I agree that there's an exploration-exploitation tradeoff, but for what you specifically suggest wouldn't you presumably just normalize by sample size? You wouldn't allocate based off total conversions, but rather a percentage.

jvans 5 days ago

Imagine a scenario where option B does 10x better than option A during the morning hours but -2x worse the rest of the day. If you start the multi armed bandit in the morning it could converge to option B quickly and dominate the rest of the day even though it performs worse then.

Or in the above scenario option B performs a lot better than option A but only with the sale going, otherwise option B performs worse.

  • hinkley 5 days ago

    One of the problems we caught only once or twice: mobile versus desktop shifting with time of day, and what works on mobile may work worse than on desktop.

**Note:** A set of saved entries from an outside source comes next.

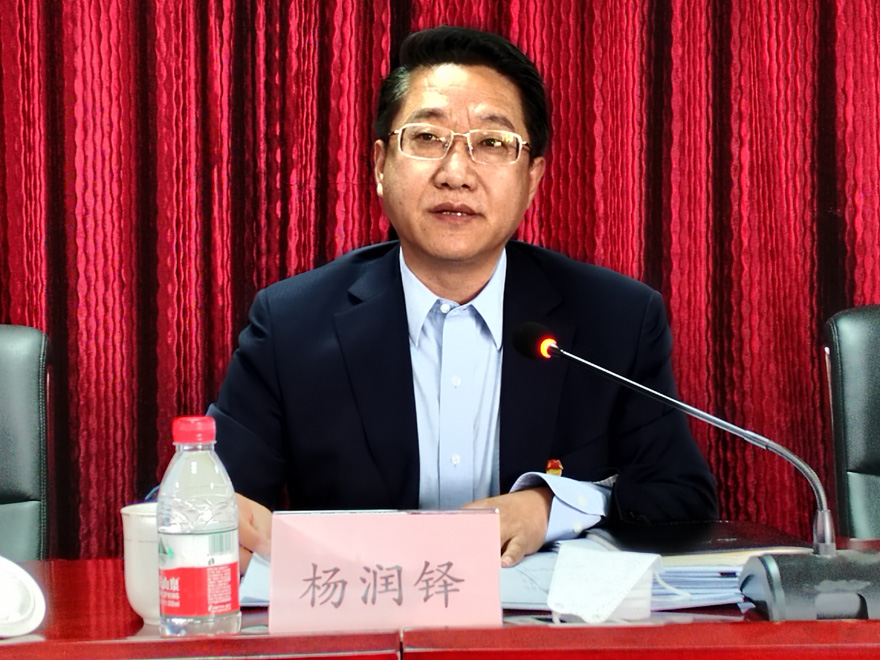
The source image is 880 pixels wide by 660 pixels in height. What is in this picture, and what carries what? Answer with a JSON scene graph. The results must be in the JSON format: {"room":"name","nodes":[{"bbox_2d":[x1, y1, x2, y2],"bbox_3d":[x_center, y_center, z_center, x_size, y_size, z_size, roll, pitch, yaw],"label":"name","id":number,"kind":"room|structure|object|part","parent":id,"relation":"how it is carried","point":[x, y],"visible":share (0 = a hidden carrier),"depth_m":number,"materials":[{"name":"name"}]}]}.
{"room":"event hall","nodes":[
{"label":"event hall","id":0,"kind":"room"},
{"label":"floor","id":1,"kind":"structure","parent":0,"visible":0},
{"bbox_2d":[0,324,50,560],"bbox_3d":[-0.785,0.451,2.672,0.576,0.909,0.650,-1,2,-14],"label":"office chair","id":2,"kind":"object","parent":1,"relation":"on","point":[22,359],"visible":0.88,"depth_m":2.86,"materials":[{"name":"black leather"}]},
{"bbox_2d":[0,535,879,659],"bbox_3d":[0.045,0.646,1.896,2.503,0.714,0.966,-1,2,-2],"label":"desk","id":3,"kind":"object","parent":1,"relation":"on","point":[853,625],"visible":0.56,"depth_m":1.84,"materials":[{"name":"red wood"}]},
{"bbox_2d":[0,556,45,638],"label":"cup lid","id":4,"kind":"object","parent":3,"relation":"on","point":[15,618],"visible":1,"depth_m":1.90,"materials":[{"name":"white ceramic"}]},
{"bbox_2d":[121,502,161,624],"bbox_3d":[-0.275,0.239,1.975,0.102,0.114,0.101,-1,2,-2],"label":"mug","id":5,"kind":"object","parent":3,"relation":"on","point":[137,596],"visible":0.42,"depth_m":1.94,"materials":[{"name":"white ceramic"}]},
{"bbox_2d":[158,415,240,637],"bbox_3d":[-0.229,0.190,1.822,0.073,0.219,0.072,-2,3,-33],"label":"water bottle","id":6,"kind":"object","parent":3,"relation":"on","point":[226,520],"visible":0.98,"depth_m":1.79,"materials":[{"name":"clear plastic"}]},
{"bbox_3d":[-0.221,0.090,1.739,0.041,0.026,0.042,0,2,11],"label":"cap","id":7,"kind":"part","parent":6,"relation":"part of","materials":[{"name":"red plastic"}]},
{"bbox_3d":[-0.230,0.241,1.808,0.076,0.051,0.078,-2,3,-33],"label":"label","id":8,"kind":"part","parent":6,"relation":"part of","materials":[{"name":"red plastic"}]},
{"bbox_2d":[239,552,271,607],"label":"paper","id":9,"kind":"object","parent":3,"relation":"on","point":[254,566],"visible":0.15,"depth_m":2.11,"materials":[{"name":"paper"}]},
{"bbox_2d":[268,507,503,634],"bbox_3d":[-0.052,0.237,1.876,0.230,0.126,0.090,-1,2,-2],"label":"name card","id":10,"kind":"object","parent":3,"relation":"on","point":[274,551],"visible":0.99,"depth_m":1.86,"materials":[{"name":"pink paper"}]},
{"bbox_2d":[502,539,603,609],"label":"paper","id":11,"kind":"object","parent":3,"relation":"on","point":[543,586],"visible":0.26,"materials":[{"name":"paper"}]},
{"bbox_2d":[547,543,656,623],"bbox_3d":[0.160,0.255,1.933,0.105,0.071,0.129,-1,2,-2],"label":"face mask","id":12,"kind":"object","parent":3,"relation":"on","point":[620,596],"visible":0.99,"depth_m":1.91,"materials":[{"name":"white fabric"}]},
{"bbox_2d":[513,322,879,622],"bbox_3d":[0.289,0.147,2.004,0.419,0.294,0.169,-1,2,-2],"label":"microphone","id":13,"kind":"object","parent":3,"relation":"on","point":[773,566],"visible":0.98,"depth_m":1.97,"materials":[{"name":"black metal"}]},
{"bbox_2d":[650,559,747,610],"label":"paper stack","id":14,"kind":"object","parent":3,"relation":"on","point":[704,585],"visible":0.32,"depth_m":2.05,"materials":[{"name":"blue paper"}]},
{"bbox_2d":[588,520,814,558],"bbox_3d":[0.308,0.245,2.262,0.228,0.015,0.209,-1,2,-2],"label":"black folder","id":15,"kind":"object","parent":14,"relation":"on","point":[735,537],"visible":0.85,"depth_m":2.22,"materials":[{"name":"black"}]},
{"bbox_2d":[196,25,714,570],"bbox_3d":[-0.006,0.227,2.744,0.720,1.240,0.724,-1,2,-2],"label":"man","id":16,"kind":"object","parent":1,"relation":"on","point":[487,256],"visible":0.82,"depth_m":2.64},
{"bbox_2d":[822,304,879,540],"bbox_3d":[0.843,0.422,2.788,0.587,0.925,0.638,-1,2,-2],"label":"office chair","id":17,"kind":"object","parent":1,"relation":"on","point":[844,326],"visible":0.86,"depth_m":2.93,"materials":[{"name":"black leather"}]},
{"label":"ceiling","id":18,"kind":"structure","parent":0},
{"bbox_2d":[0,0,879,565],"bbox_3d":[0.004,-0.566,3.380,3.233,2.914,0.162,-1,2,-2],"label":"curtain","id":19,"kind":"object","parent":18,"relation":"hanging from","point":[378,215],"visible":0.56,"depth_m":3.40,"materials":[{"name":"red fabric"}]}
]}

    We weren’t at the level of hacking our users, just looking at changes that affect response time and resource utilizations, and figuring out why a change actually seems to have made things worse instead of better. It’s easy for people to misread graphs. Especially if the graphs are using Lying with Statistics anti patterns.

sweezyjeezy 5 days ago

Yes but here's a exaggerated version - say were to sample for a week at 50/50 when the base conversion rate was at 4%, then we sample at 25/75 for a week with the base conversion rate bumped up to 8% due to a sale.

The average base rate for the first variant is 5.3%, the second is 6.4%. Generally the favoured variant's average will shift faster because we are sampling it more.

  • [removed] 5 days ago
    [deleted]
  • necovek 5 days ago

    Uhm, this still sounds like just bad math.

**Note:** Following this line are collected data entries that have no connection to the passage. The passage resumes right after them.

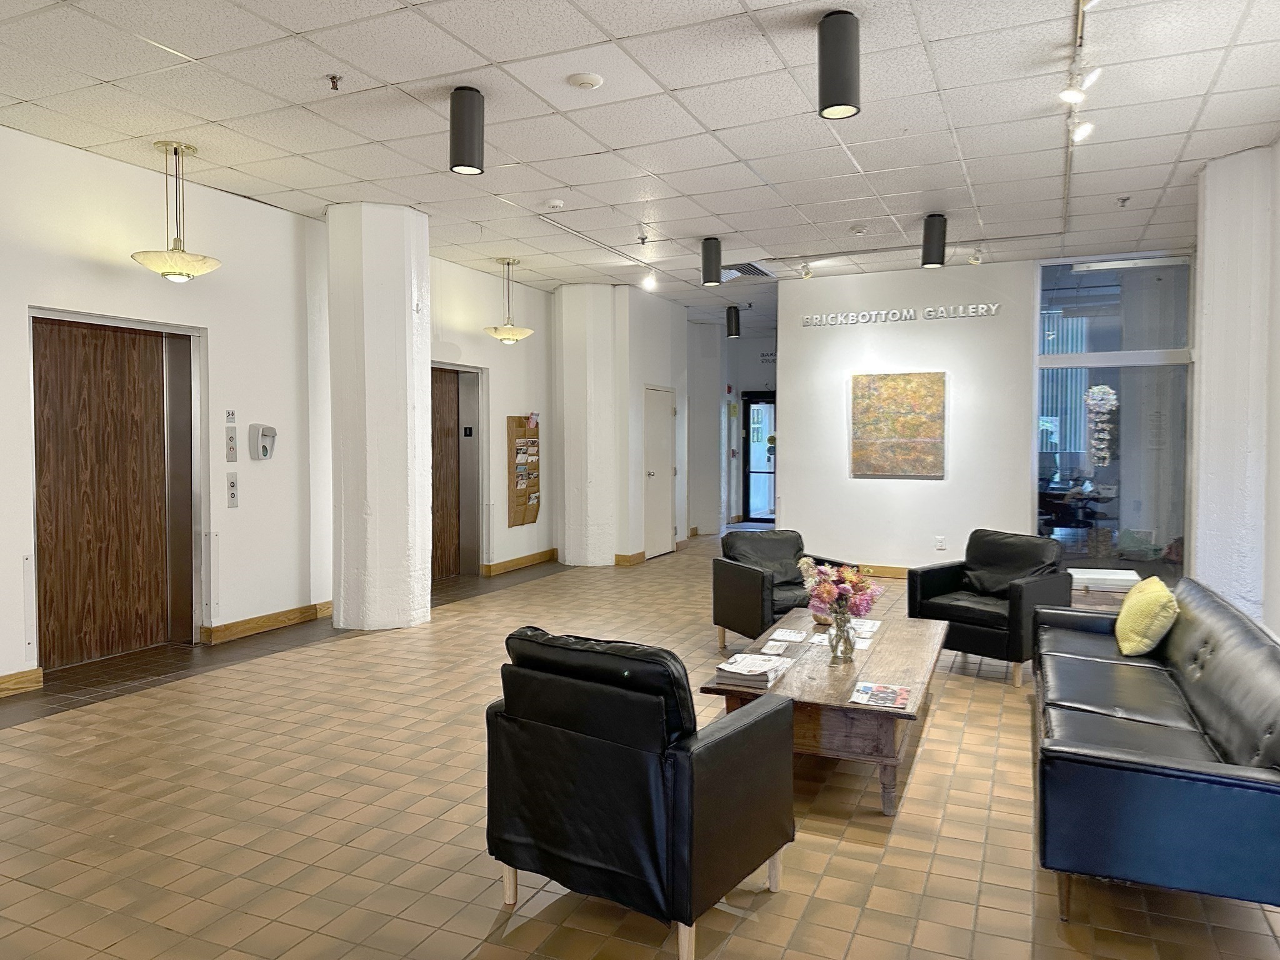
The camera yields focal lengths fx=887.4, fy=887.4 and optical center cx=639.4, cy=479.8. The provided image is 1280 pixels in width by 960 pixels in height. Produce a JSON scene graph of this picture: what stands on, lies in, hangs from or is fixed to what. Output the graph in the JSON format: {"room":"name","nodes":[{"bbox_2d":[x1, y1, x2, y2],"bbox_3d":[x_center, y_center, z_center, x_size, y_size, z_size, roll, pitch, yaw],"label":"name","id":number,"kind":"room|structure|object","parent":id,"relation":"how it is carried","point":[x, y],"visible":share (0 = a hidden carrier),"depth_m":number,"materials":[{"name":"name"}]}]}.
{"room":"lobby","nodes":[
{"label":"lobby","id":0,"kind":"room"},
{"bbox_2d":[0,130,554,694],"bbox_3d":[-2.940,-0.428,6.213,0.225,3.117,10.672,1,3,24],"label":"left wall","id":1,"kind":"structure","parent":0,"point":[19,549],"depth_m":6.30,"materials":[{"name":"white paint"}]},
{"bbox_2d":[0,666,43,696],"bbox_3d":[-4.248,1.196,3.103,0.021,0.113,4.177,1,3,24],"label":"baseboard","id":2,"kind":"structure","parent":1,"relation":"attached to","point":[1,684],"depth_m":4.93,"materials":[{"name":"brown wood"}]},
{"bbox_2d":[28,307,205,668],"bbox_3d":[-3.366,0.059,5.694,0.158,2.197,1.197,1,3,24],"label":"elevator door","id":3,"kind":"structure","parent":1,"relation":"in","point":[78,635],"depth_m":5.69,"materials":[{"name":"brown wood"}]},
{"bbox_2d":[225,408,236,423],"bbox_3d":[-2.863,-0.444,6.209,0.017,0.111,0.087,1,3,24],"label":"sign","id":4,"kind":"object","parent":1,"relation":"attached to","point":[232,412],"visible":0.98,"depth_m":6.20,"materials":[{"name":"white"}]},
{"bbox_2d":[224,426,238,462],"bbox_3d":[-2.904,-0.246,6.303,0.034,0.260,0.096,1,3,24],"label":"elevator call panel","id":5,"kind":"object","parent":1,"relation":"attached to","point":[232,447],"visible":0.98,"depth_m":6.29,"materials":[{"name":"silver metal"}]},
{"bbox_2d":[225,470,239,507],"bbox_3d":[-2.920,0.069,6.364,0.030,0.260,0.098,1,3,24],"label":"elevator call panel","id":6,"kind":"object","parent":1,"relation":"attached to","point":[232,485],"visible":0.98,"depth_m":6.36,"materials":[{"name":"silver metal"}]},
{"bbox_2d":[248,424,276,459],"bbox_3d":[-2.760,-0.278,6.522,0.103,0.254,0.200,1,3,24],"label":"sanitizer dispenser","id":7,"kind":"object","parent":1,"relation":"attached to","point":[266,434],"visible":0.99,"depth_m":6.47,"materials":[{"name":"grey plastic"}]},
{"bbox_2d":[200,600,331,644],"bbox_3d":[-2.683,1.043,6.687,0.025,0.117,1.300,1,3,24],"label":"baseboard","id":8,"kind":"structure","parent":1,"relation":"attached to","point":[226,627],"depth_m":6.48,"materials":[{"name":"brown wood"}]},
{"bbox_2d":[429,361,488,580],"bbox_3d":[-1.933,-0.067,8.811,0.189,2.166,1.182,1,3,24],"label":"elevator door","id":9,"kind":"structure","parent":1,"relation":"in","point":[478,474],"depth_m":9.07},
{"bbox_2d":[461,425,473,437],"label":"sign","id":10,"kind":"object","parent":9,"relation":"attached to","point":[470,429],"visible":0.97,"depth_m":9.26,"materials":[{"name":"black"}]},
{"bbox_2d":[480,547,559,576],"bbox_3d":[-1.275,0.905,9.820,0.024,0.116,1.820,1,3,24],"label":"baseboard","id":11,"kind":"structure","parent":1,"relation":"attached to","point":[510,563],"depth_m":9.68,"materials":[{"name":"brown wood"}]},
{"bbox_2d":[507,414,541,526],"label":"brochure rack","id":12,"kind":"object","parent":1,"relation":"attached to","point":[523,520],"visible":0.98,"depth_m":9.92,"materials":[{"name":"brown wood"}]},
{"bbox_2d":[326,200,433,634],"bbox_3d":[-1.989,-0.456,6.813,0.748,3.200,0.736,1,3,24],"label":"column","id":13,"kind":"structure","parent":0,"point":[404,445],"depth_m":6.51,"materials":[{"name":"white paint"}]},
{"bbox_2d":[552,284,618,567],"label":"column","id":14,"kind":"structure","parent":0,"point":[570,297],"depth_m":9.83,"materials":[{"name":"white paint"}]},
{"bbox_2d":[0,0,1279,325],"bbox_3d":[0.528,-2.034,5.752,7.221,0.120,13.872,1,3,24],"label":"ceiling","id":15,"kind":"structure","parent":0,"point":[685,189],"depth_m":4.70,"materials":[{"name":"white tile"}]},
{"bbox_2d":[130,141,223,279],"bbox_3d":[-2.735,-1.578,5.240,0.458,0.785,0.452,1,3,24],"label":"pendant lamp","id":16,"kind":"object","parent":15,"relation":"hanging from","point":[181,272],"visible":1,"depth_m":5.19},
{"bbox_2d":[326,73,343,90],"bbox_3d":[-1.442,-1.877,4.196,0.068,0.053,0.071,1,3,24],"label":"sprinkler","id":17,"kind":"object","parent":15,"relation":"attached to","point":[332,79],"visible":0.98,"depth_m":4.19,"materials":[{"name":"metal"}]},
{"bbox_2d":[448,85,484,175],"bbox_3d":[-0.846,-1.707,4.341,0.164,0.403,0.163,1,3,24],"label":"ceiling light","id":18,"kind":"object","parent":15,"relation":"hanging from","point":[462,165],"visible":1,"depth_m":4.27,"materials":[{"name":"black metal"}]},
{"bbox_2d":[481,256,535,343],"bbox_3d":[-1.258,-1.722,8.493,0.463,0.791,0.456,1,3,24],"label":"pendant lamp","id":19,"kind":"object","parent":15,"relation":"hanging from","point":[525,332],"visible":1,"depth_m":8.42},
{"bbox_2d":[545,198,564,209],"bbox_3d":[-0.610,-1.965,6.324,0.133,0.040,0.129,1,3,24],"label":"smoke detector","id":20,"kind":"object","parent":15,"relation":"attached to","point":[557,202],"visible":0.99,"depth_m":6.28,"materials":[{"name":"white plastic"}]},
{"bbox_2d":[567,71,603,89],"bbox_3d":[-0.260,-1.890,4.220,0.159,0.034,0.159,1,3,24],"label":"smoke detector","id":21,"kind":"object","parent":15,"relation":"attached to","point":[589,79],"visible":0.98,"depth_m":4.18,"materials":[{"name":"white plastic"}]},
{"bbox_2d":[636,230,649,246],"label":"sprinkler","id":22,"kind":"object","parent":15,"relation":"attached to","point":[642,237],"visible":0.98,"depth_m":7.28,"materials":[{"name":"metal"}]},
{"bbox_2d":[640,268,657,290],"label":"track light","id":23,"kind":"object","parent":15,"relation":"attached to","point":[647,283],"visible":0.99,"depth_m":8.89,"materials":[{"name":"white"}]},
{"bbox_2d":[700,236,722,285],"bbox_3d":[0.601,-1.837,7.463,0.169,0.389,0.169,1,3,24],"label":"ceiling light","id":24,"kind":"object","parent":15,"relation":"hanging from","point":[711,243],"visible":1,"depth_m":7.40,"materials":[{"name":"black metal"}]},
{"bbox_2d":[725,305,740,338],"bbox_3d":[1.204,-2.051,11.482,0.186,0.428,0.183,1,3,24],"label":"ceiling light","id":25,"kind":"object","parent":15,"relation":"hanging from","point":[730,318],"visible":0.99,"depth_m":11.42,"materials":[{"name":"black metal"}]},
{"bbox_2d":[719,260,774,278],"bbox_3d":[1.023,-2.056,8.704,0.501,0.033,0.611,1,3,24],"label":"air vent","id":26,"kind":"object","parent":15,"relation":"in","point":[762,272],"visible":0.78,"depth_m":8.67,"materials":[{"name":"metal"}]},
{"bbox_2d":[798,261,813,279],"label":"track light","id":27,"kind":"object","parent":15,"relation":"attached to","point":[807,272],"visible":0.99,"depth_m":8.73,"materials":[{"name":"white"}]},
{"bbox_2d":[817,10,861,119],"bbox_3d":[0.809,-1.682,3.601,0.166,0.397,0.166,1,3,24],"label":"ceiling light","id":28,"kind":"object","parent":15,"relation":"hanging from","point":[830,105],"visible":1,"depth_m":3.54,"materials":[{"name":"black metal"}]},
{"bbox_2d":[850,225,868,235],"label":"smoke detector","id":29,"kind":"object","parent":15,"relation":"attached to","point":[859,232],"visible":0.97,"depth_m":7.06,"materials":[{"name":"white plastic"}]},
{"bbox_2d":[920,213,947,267],"bbox_3d":[2.219,-1.802,6.703,0.178,0.388,0.177,1,3,24],"label":"ceiling light","id":30,"kind":"object","parent":15,"relation":"attached to","point":[936,224],"visible":1,"depth_m":6.63,"materials":[{"name":"black metal"}]},
{"bbox_2d":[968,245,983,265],"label":"spotlight","id":31,"kind":"object","parent":15,"relation":"attached to","point":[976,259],"visible":0.99,"depth_m":8.02,"materials":[{"name":"white"}]},
{"bbox_2d":[1059,0,1099,143],"bbox_3d":[1.868,-1.777,3.717,0.140,0.292,1.837,1,3,24],"label":"track light","id":32,"kind":"object","parent":15,"relation":"attached to","point":[1072,95],"visible":0.96,"depth_m":4.01,"materials":[{"name":"white metal"}]},
{"bbox_2d":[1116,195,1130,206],"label":"sprinkler","id":33,"kind":"object","parent":15,"relation":"attached to","point":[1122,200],"visible":0.98,"depth_m":6.26,"materials":[{"name":"metal"}]},
{"bbox_2d":[0,530,1279,959],"bbox_3d":[0.442,1.206,5.694,6.967,0.108,13.447,1,3,24],"label":"tiled floor","id":34,"kind":"structure","parent":0,"point":[430,813],"depth_m":3.26,"materials":[{"name":"beige tile"}]},
{"bbox_2d":[487,625,794,959],"bbox_3d":[0.006,0.861,2.754,0.737,0.822,0.783,2,3,35],"label":"black armchair","id":35,"kind":"object","parent":34,"relation":"on","point":[751,724],"visible":0.99,"depth_m":2.45,"materials":[{"name":"black leather"}]},
{"bbox_2d":[713,528,851,647],"bbox_3d":[0.978,0.747,5.944,0.757,0.781,0.786,-1,3,-23],"label":"black armchair","id":36,"kind":"object","parent":34,"relation":"on","point":[751,590],"visible":0.69,"depth_m":5.91,"materials":[{"name":"black leather"}]},
{"bbox_2d":[703,601,946,815],"bbox_3d":[0.957,1.011,4.207,0.850,0.424,1.773,1,3,24],"label":"coffee table","id":37,"kind":"object","parent":34,"relation":"on","point":[880,662],"visible":0.69,"depth_m":3.59,"materials":[{"name":"brown wood"}]},
{"bbox_2d":[713,651,790,687],"bbox_3d":[0.473,0.788,3.725,0.240,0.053,0.316,1,3,24],"label":"magazine stack","id":38,"kind":"object","parent":37,"relation":"on","point":[740,657],"visible":0.99,"depth_m":3.64,"materials":[{"name":"white paper"}]},
{"bbox_2d":[761,639,790,654],"bbox_3d":[0.639,0.788,4.165,0.119,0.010,0.198,1,3,24],"label":"paper","id":39,"kind":"object","parent":37,"relation":"on","point":[780,649],"visible":0.98,"depth_m":4.16,"materials":[{"name":"white paper"}]},
{"bbox_2d":[767,627,808,643],"bbox_3d":[0.745,0.774,4.425,0.157,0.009,0.252,1,3,24],"label":"paper","id":40,"kind":"object","parent":37,"relation":"on","point":[788,638],"visible":0.97,"depth_m":4.41,"materials":[{"name":"white paper"}]},
{"bbox_2d":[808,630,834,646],"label":"paper","id":41,"kind":"object","parent":37,"relation":"on","point":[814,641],"visible":0.51,"depth_m":4.34,"materials":[{"name":"white paper"}]},
{"bbox_2d":[828,603,856,661],"bbox_3d":[0.906,0.678,3.988,0.119,0.251,0.121,1,3,24],"label":"glass vase","id":42,"kind":"object","parent":37,"relation":"on","point":[839,630],"visible":0.97,"depth_m":3.95,"materials":[{"name":"clear glass"}]},
{"bbox_2d":[794,555,880,619],"bbox_3d":[0.903,0.538,4.045,0.363,0.358,0.324,1,3,24],"label":"flower bouquet","id":43,"kind":"object","parent":42,"relation":"in","point":[854,579],"visible":0.8,"depth_m":3.99,"materials":[{"name":"pink plant"}]},
{"bbox_2d":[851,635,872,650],"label":"paper","id":44,"kind":"object","parent":37,"relation":"on","point":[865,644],"visible":0.49,"depth_m":4.26,"materials":[{"name":"white paper"}]},
{"bbox_2d":[849,618,881,637],"bbox_3d":[1.144,0.776,4.682,0.210,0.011,0.291,1,3,24],"label":"paper","id":45,"kind":"object","parent":37,"relation":"on","point":[873,622],"visible":0.67,"depth_m":4.68,"materials":[{"name":"white paper"}]},
{"bbox_2d":[848,681,912,709],"bbox_3d":[0.933,0.835,3.432,0.208,0.007,0.288,1,3,24],"label":"magazine","id":46,"kind":"object","parent":37,"relation":"on","point":[891,692],"visible":0.99,"depth_m":3.42,"materials":[{"name":"paper"}]},
{"bbox_2d":[908,529,1071,690],"bbox_3d":[2.190,0.752,5.547,0.793,0.809,0.770,-2,3,-40],"label":"black armchair","id":47,"kind":"object","parent":34,"relation":"on","point":[979,635],"visible":0.87,"depth_m":5.43,"materials":[{"name":"black leather"}]},
{"bbox_2d":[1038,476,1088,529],"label":"office chair","id":48,"kind":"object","parent":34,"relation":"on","point":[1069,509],"visible":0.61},
{"bbox_2d":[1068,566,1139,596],"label":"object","id":49,"kind":"object","parent":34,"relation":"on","point":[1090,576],"visible":0.51,"depth_m":6.96,"materials":[{"name":"white"}]},
{"bbox_2d":[1033,575,1279,923],"bbox_3d":[2.018,0.899,3.433,0.791,0.697,2.290,1,3,24],"label":"black sofa","id":50,"kind":"object","parent":34,"relation":"on","point":[1145,767],"visible":0.99,"depth_m":2.63,"materials":[{"name":"leather"}]},
{"bbox_2d":[1114,574,1178,656],"bbox_3d":[2.376,0.647,4.169,0.239,0.322,0.451,1,3,24],"label":"yellow pillow","id":51,"kind":"object","parent":50,"relation":"on","point":[1127,609],"visible":0.97,"depth_m":4.03,"materials":[{"name":"yellow fabric"}]},
{"bbox_2d":[611,283,690,562],"bbox_3d":[0.079,-0.632,10.945,0.479,3.149,1.861,1,3,24],"label":"hallway wall","id":52,"kind":"structure","parent":0,"point":[664,353],"depth_m":10.44,"materials":[{"name":"white paint"}]},
{"bbox_2d":[613,550,644,566],"bbox_3d":[-0.149,0.890,10.128,0.240,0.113,0.354,1,3,24],"label":"baseboard","id":53,"kind":"structure","parent":52,"relation":"attached to","point":[619,557],"depth_m":10.02,"materials":[{"name":"brown wood"}]},
{"bbox_2d":[642,386,676,558],"bbox_3d":[0.271,-0.099,10.981,0.100,2.064,0.987,1,3,24],"label":"white door","id":54,"kind":"structure","parent":52,"relation":"in","point":[669,472],"depth_m":10.95,"materials":[{"name":"white metal"}]},
{"bbox_2d":[687,323,776,533],"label":"hallway wall","id":55,"kind":"structure","parent":0,"point":[748,345],"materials":[{"name":"white paint"}]},
{"bbox_2d":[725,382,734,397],"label":"fire alarm","id":56,"kind":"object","parent":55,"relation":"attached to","point":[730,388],"visible":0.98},
{"bbox_2d":[741,391,775,524],"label":"glass door","id":57,"kind":"structure","parent":55,"relation":"in","point":[754,472],"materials":[{"name":"glass"}]},
{"bbox_2d":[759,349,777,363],"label":"wall lettering","id":58,"kind":"object","parent":55,"relation":"attached to","point":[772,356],"visible":0.48,"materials":[{"name":"black"}]},
{"bbox_2d":[778,258,1036,570],"bbox_3d":[2.882,-0.550,8.871,2.833,3.166,0.229,1,3,24],"label":"back wall","id":59,"kind":"structure","parent":0,"point":[844,342],"depth_m":8.86,"materials":[{"name":"white paint"}]},
{"bbox_2d":[850,562,910,578],"bbox_3d":[2.899,0.941,8.841,2.956,0.116,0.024,1,3,24],"label":"baseboard","id":60,"kind":"structure","parent":59,"relation":"attached to","point":[886,571],"depth_m":9.06,"materials":[{"name":"brown wood"}]},
{"bbox_2d":[849,371,946,478],"bbox_3d":[2.556,-0.545,8.809,0.907,1.051,0.040,1,3,24],"label":"painting","id":61,"kind":"object","parent":59,"relation":"attached to","point":[894,399],"visible":0.99,"depth_m":8.79},
{"bbox_2d":[799,301,1004,326],"bbox_3d":[2.599,-1.658,8.914,1.931,0.123,0.030,1,3,24],"label":"wall lettering","id":62,"kind":"object","parent":59,"relation":"attached to","point":[839,318],"visible":0.98,"depth_m":8.88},
{"bbox_2d":[935,535,946,550],"bbox_3d":[2.911,0.609,8.593,0.083,0.128,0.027,1,3,24],"label":"wall socket","id":63,"kind":"object","parent":59,"relation":"attached to","point":[939,544],"visible":0.98,"depth_m":8.59,"materials":[{"name":"white plastic"}]},
{"bbox_2d":[1035,253,1193,583],"bbox_3d":[4.407,-0.498,8.298,1.269,3.043,0.164,1,3,24],"label":"glass partition","id":64,"kind":"structure","parent":59,"relation":"in","point":[1082,340],"depth_m":8.24,"materials":[{"name":"glass"}]},
{"bbox_2d":[1083,383,1119,465],"bbox_3d":[4.295,-0.503,8.265,0.314,0.796,0.186,1,3,24],"label":"decoration","id":65,"kind":"object","parent":64,"relation":"attached to","point":[1098,402],"visible":0.98,"depth_m":8.24,"materials":[{"name":"white"}]},
{"bbox_2d":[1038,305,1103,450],"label":"blinds","id":66,"kind":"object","parent":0,"point":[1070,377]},
{"bbox_2d":[1188,140,1279,630],"bbox_3d":[3.890,-0.368,5.520,0.686,3.209,1.472,1,3,24],"label":"column","id":67,"kind":"structure","parent":0,"point":[1204,356],"depth_m":5.41,"materials":[{"name":"white paint"}]}
]}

    While it's non-obvious this is the effect, anyone analyzing the results should be aware of it and should only compare weighted averages, or per distinct time periods.

    And therein is the largest problem with A/B testing: it's mostly done by people not understanding the math subtleties, thus they will misinterpret results in either direction.

    • sweezyjeezy 5 days ago

      Agreed, and articles like this don't help. That's the only point I was trying to make really.